# Directions for this task
The whole answer is the data below, retyped exactly.

# Stored data
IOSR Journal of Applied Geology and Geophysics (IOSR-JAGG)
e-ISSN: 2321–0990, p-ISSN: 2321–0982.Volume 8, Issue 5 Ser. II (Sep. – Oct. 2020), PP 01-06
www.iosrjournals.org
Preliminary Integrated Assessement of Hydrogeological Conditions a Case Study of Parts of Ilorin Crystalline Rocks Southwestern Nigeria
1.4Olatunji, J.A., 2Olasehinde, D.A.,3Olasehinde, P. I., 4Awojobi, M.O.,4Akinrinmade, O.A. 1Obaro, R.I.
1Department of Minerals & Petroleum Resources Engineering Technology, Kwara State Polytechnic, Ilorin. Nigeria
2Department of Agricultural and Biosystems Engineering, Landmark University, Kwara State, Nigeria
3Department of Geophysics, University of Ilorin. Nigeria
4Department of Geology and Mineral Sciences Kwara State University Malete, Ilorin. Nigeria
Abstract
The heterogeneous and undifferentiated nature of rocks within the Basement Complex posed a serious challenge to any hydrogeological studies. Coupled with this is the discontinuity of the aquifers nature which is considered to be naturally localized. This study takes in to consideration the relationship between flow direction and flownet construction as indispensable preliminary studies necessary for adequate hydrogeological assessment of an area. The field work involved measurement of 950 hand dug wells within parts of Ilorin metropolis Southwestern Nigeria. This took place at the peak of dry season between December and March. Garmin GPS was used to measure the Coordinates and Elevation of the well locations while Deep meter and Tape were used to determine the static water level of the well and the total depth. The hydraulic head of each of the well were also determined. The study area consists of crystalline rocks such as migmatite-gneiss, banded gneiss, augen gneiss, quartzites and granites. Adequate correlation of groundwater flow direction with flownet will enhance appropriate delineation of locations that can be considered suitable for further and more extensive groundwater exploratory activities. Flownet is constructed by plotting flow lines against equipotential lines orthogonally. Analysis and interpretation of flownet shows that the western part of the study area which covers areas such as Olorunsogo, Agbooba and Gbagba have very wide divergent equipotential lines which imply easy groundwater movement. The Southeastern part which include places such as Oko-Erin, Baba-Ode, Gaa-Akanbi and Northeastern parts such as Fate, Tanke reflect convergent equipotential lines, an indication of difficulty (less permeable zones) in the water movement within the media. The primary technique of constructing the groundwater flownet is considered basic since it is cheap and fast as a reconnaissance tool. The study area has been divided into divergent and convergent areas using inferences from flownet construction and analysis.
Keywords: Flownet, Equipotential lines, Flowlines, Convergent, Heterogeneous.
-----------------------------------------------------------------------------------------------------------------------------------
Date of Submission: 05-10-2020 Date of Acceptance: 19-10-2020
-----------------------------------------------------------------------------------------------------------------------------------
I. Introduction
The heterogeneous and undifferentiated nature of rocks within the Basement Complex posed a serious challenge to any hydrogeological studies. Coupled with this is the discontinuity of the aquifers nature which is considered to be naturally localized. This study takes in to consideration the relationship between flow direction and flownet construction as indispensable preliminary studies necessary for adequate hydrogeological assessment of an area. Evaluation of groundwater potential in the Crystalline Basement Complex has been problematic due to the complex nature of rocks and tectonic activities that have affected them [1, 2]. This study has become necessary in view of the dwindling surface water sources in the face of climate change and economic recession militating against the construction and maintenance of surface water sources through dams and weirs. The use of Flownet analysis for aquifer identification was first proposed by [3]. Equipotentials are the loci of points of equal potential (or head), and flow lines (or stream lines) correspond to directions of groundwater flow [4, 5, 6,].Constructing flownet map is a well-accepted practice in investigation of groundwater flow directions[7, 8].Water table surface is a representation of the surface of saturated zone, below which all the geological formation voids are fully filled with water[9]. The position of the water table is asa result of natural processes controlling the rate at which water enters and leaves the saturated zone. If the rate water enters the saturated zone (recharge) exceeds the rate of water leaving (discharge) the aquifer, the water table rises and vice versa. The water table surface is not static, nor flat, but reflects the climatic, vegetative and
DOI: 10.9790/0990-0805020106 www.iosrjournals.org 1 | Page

# Your response
IOSR Journal of Applied Geology and Geophysics (IOSR-JAGG)
e-ISSN: 2321–0990, p-ISSN: 2321–0982.Volume 8, Issue 5 Ser. II (Sep. – Oct. 2020), PP 01-06
www.iosrjournals.org
Preliminary Integrated Assessement of Hydrogeological Conditions a Case Study of Parts of Ilorin Crystalline Rocks Southwestern Nigeria
1.4Olatunji, J.A., 2Olasehinde, D.A.,3Olasehinde, P. I., 4Awojobi, M.O.,4Akinrinmade, O.A. 1Obaro, R.I.
1Department of Minerals & Petroleum Resources Engineering Technology, Kwara State Polytechnic, Ilorin. Nigeria
2Department of Agricultural and Biosystems Engineering, Landmark University, Kwara State, Nigeria
3Department of Geophysics, University of Ilorin. Nigeria
4Department of Geology and Mineral Sciences Kwara State University Malete, Ilorin. Nigeria
Abstract
The heterogeneous and undifferentiated nature of rocks within the Basement Complex posed a serious challenge to any hydrogeological studies. Coupled with this is the discontinuity of the aquifers nature which is considered to be naturally localized. This study takes in to consideration the relationship between flow direction and flownet construction as indispensable preliminary studies necessary for adequate hydrogeological assessment of an area. The field work involved measurement of 950 hand dug wells within parts of Ilorin metropolis Southwestern Nigeria. This took place at the peak of dry season between December and March. Garmin GPS was used to measure the Coordinates and Elevation of the well locations while Deep meter and Tape were used to determine the static water level of the well and the total depth. The hydraulic head of each of the well were also determined. The study area consists of crystalline rocks such as migmatite-gneiss, banded gneiss, augen gneiss, quartzites and granites. Adequate correlation of groundwater flow direction with flownet will enhance appropriate delineation of locations that can be considered suitable for further and more extensive groundwater exploratory activities. Flownet is constructed by plotting flow lines against equipotential lines orthogonally. Analysis and interpretation of flownet shows that the western part of the study area which covers areas such as Olorunsogo, Agbooba and Gbagba have very wide divergent equipotential lines which imply easy groundwater movement. The Southeastern part which include places such as Oko-Erin, Baba-Ode, Gaa-Akanbi and Northeastern parts such as Fate, Tanke reflect convergent equipotential lines, an indication of difficulty (less permeable zones) in the water movement within the media. The primary technique of constructing the groundwater flownet is considered basic since it is cheap and fast as a reconnaissance tool. The study area has been divided into divergent and convergent areas using inferences from flownet construction and analysis.
Keywords: Flownet, Equipotential lines, Flowlines, Convergent, Heterogeneous.
-----------------------------------------------------------------------------------------------------------------------------------
Date of Submission: 05-10-2020 Date of Acceptance: 19-10-2020
-----------------------------------------------------------------------------------------------------------------------------------
I. Introduction
The heterogeneous and undifferentiated nature of rocks within the Basement Complex posed a serious challenge to any hydrogeological studies. Coupled with this is the discontinuity of the aquifers nature which is considered to be naturally localized. This study takes in to consideration the relationship between flow direction and flownet construction as indispensable preliminary studies necessary for adequate hydrogeological assessment of an area. Evaluation of groundwater potential in the Crystalline Basement Complex has been problematic due to the complex nature of rocks and tectonic activities that have affected them [1, 2]. This study has become necessary in view of the dwindling surface water sources in the face of climate change and economic recession militating against the construction and maintenance of surface water sources through dams and weirs. The use of Flownet analysis for aquifer identification was first proposed by [3]. Equipotentials are the loci of points of equal potential (or head), and flow lines (or stream lines) correspond to directions of groundwater flow [4, 5, 6,].Constructing flownet map is a well-accepted practice in investigation of groundwater flow directions[7, 8].Water table surface is a representation of the surface of saturated zone, below which all the geological formation voids are fully filled with water[9]. The position of the water table is asa result of natural processes controlling the rate at which water enters and leaves the saturated zone. If the rate water enters the saturated zone (recharge) exceeds the rate of water leaving (discharge) the aquifer, the water table rises and vice versa. The water table surface is not static, nor flat, but reflects the climatic, vegetative and
DOI: 10.9790/0990-0805020106 www.iosrjournals.org 1 | Page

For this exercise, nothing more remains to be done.